2025 FIFA Beach Soccer World Cup

Tournament details
- Host country: Seychelles
- City: Victoria
- Dates: 1–11 May
- Teams: 16 (from 6 confederations)
- Venue: 1 (in 1 host city)

Final positions
- Champions: Brazil (7th title)
- Runners-up: Belarus
- Third place: Portugal
- Fourth place: Senegal

Tournament statistics
- Matches played: 32
- Goals scored: 288 (9 per match)
- Attendance: 79,736 (2,492 per match)
- Top scorer(s): Ihar Bryshtel (11 goals)
- Best player: Rodrigo
- Best goalkeeper: Mikhail Avgustov
- Fair play award: Japan

= 2025 FIFA Beach Soccer World Cup =

The 2025 FIFA Beach Soccer World Cup was the 13th edition of the FIFA Beach Soccer World Cup, an international beach soccer championship contested by senior men's national teams of the member associations of FIFA. Overall, this was the 23rd edition of a world cup in beach soccer since the establishment of the Beach Soccer World Championships which ran from 1995 to 2004 but was not governed by FIFA; the World Cup took place annually until 2009 when it then became a biennial event.
##############################
→ What this exercise asks:
[1] According to the beach soccer text, which country hosted the 2025 tournament?
[2] Print the stretch of the entries from the line containing "Changed-By: Andy Whitcr" through the line containing "590-1ubuntu0.22.04.2 (A", reproducing each line without any change.
The entries come from a different source than the beach soccer text.

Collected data
##############################
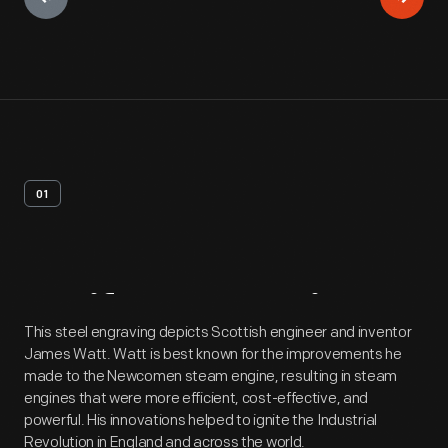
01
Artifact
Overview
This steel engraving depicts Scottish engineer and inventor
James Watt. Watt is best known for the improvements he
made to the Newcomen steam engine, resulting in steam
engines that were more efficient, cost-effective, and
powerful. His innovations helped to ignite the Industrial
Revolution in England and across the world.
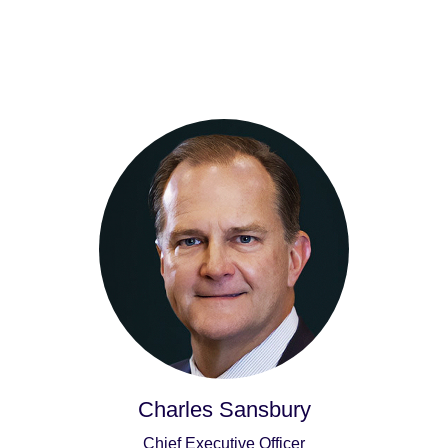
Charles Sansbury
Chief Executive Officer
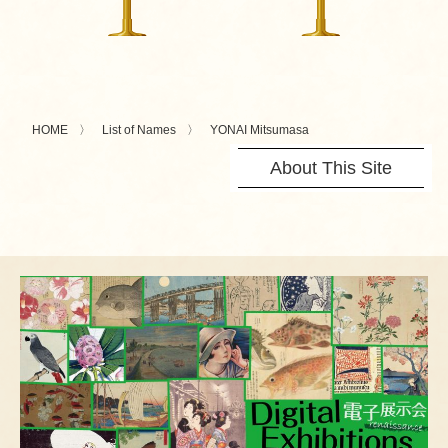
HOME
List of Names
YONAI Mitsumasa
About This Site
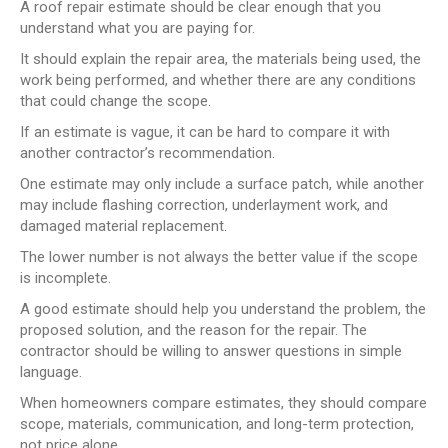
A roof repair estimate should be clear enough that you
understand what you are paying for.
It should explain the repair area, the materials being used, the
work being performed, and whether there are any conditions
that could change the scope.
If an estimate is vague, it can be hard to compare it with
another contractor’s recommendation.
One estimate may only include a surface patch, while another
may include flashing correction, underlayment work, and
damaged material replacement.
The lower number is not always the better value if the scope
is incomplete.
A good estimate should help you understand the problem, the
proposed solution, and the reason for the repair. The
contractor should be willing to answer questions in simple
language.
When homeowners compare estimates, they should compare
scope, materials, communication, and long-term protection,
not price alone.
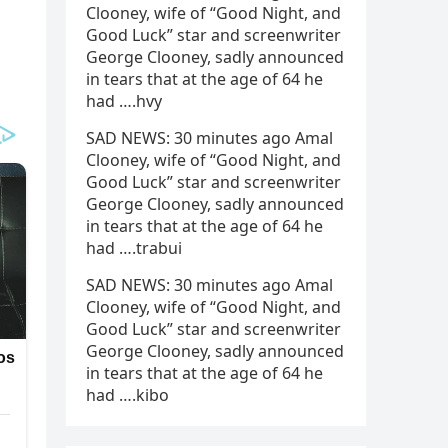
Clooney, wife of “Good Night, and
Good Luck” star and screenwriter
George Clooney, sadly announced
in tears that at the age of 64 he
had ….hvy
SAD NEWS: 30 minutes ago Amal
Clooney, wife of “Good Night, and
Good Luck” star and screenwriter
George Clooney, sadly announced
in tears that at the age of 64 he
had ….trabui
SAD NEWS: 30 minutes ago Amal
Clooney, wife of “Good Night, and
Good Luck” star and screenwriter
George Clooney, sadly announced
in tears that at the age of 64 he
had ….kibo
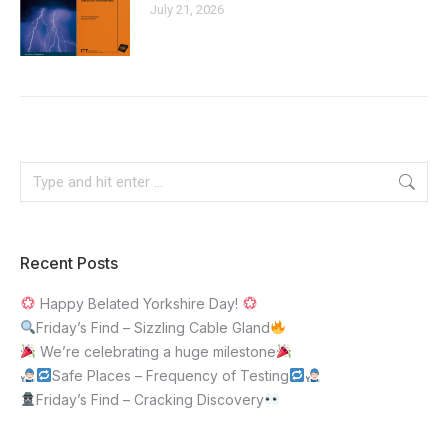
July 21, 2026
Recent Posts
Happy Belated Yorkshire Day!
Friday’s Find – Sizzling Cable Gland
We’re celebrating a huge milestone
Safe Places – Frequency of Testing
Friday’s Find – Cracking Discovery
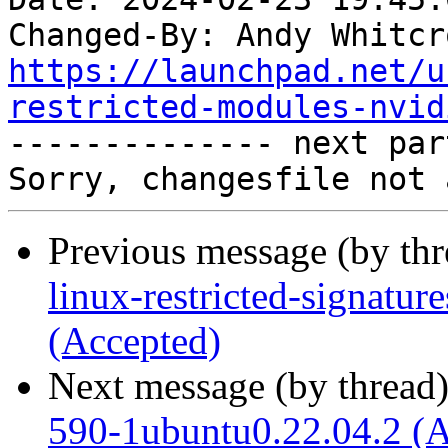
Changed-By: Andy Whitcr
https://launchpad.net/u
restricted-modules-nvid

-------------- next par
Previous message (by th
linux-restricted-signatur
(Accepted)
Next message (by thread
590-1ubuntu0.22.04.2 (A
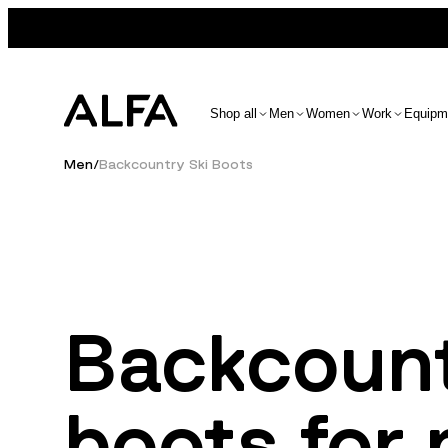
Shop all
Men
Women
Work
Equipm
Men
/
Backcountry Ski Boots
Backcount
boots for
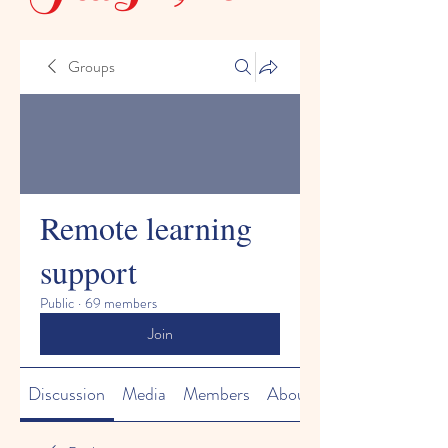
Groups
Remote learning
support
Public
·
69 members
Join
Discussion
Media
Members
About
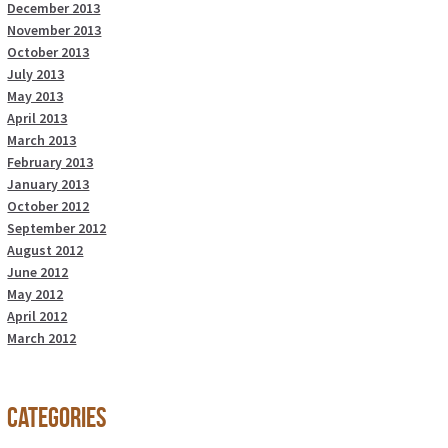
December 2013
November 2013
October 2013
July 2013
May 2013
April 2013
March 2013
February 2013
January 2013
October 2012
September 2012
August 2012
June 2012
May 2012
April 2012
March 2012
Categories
##############################
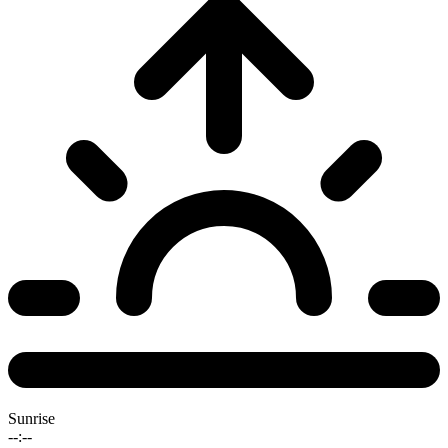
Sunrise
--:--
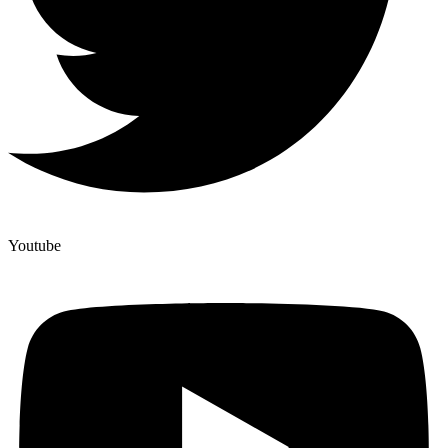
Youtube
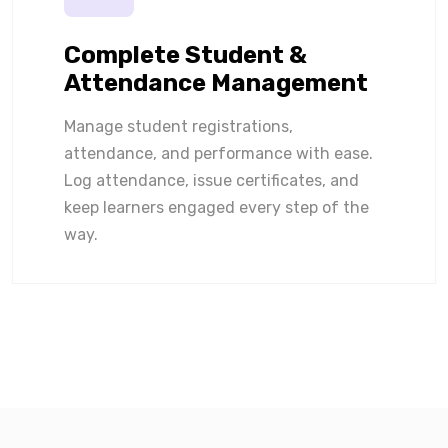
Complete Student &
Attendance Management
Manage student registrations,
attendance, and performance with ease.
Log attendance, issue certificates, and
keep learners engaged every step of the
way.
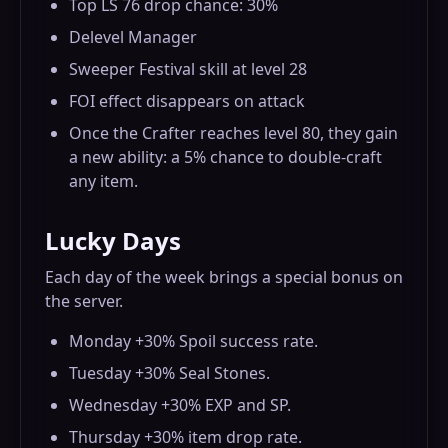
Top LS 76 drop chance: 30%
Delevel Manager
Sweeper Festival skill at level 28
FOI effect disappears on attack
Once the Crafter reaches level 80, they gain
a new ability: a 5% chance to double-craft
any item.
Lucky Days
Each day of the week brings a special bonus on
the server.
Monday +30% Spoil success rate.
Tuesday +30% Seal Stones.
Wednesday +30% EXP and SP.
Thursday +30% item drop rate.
##############################
→ Answers below:
[1] Seychelles

[2]
Changed-By: Andy Whitcr
https://launchpad.net/u
restricted-modules-nvid

-------------- next par
Previous message (by th
linux-restricted-signatur
(Accepted)
Next message (by thread
590-1ubuntu0.22.04.2 (A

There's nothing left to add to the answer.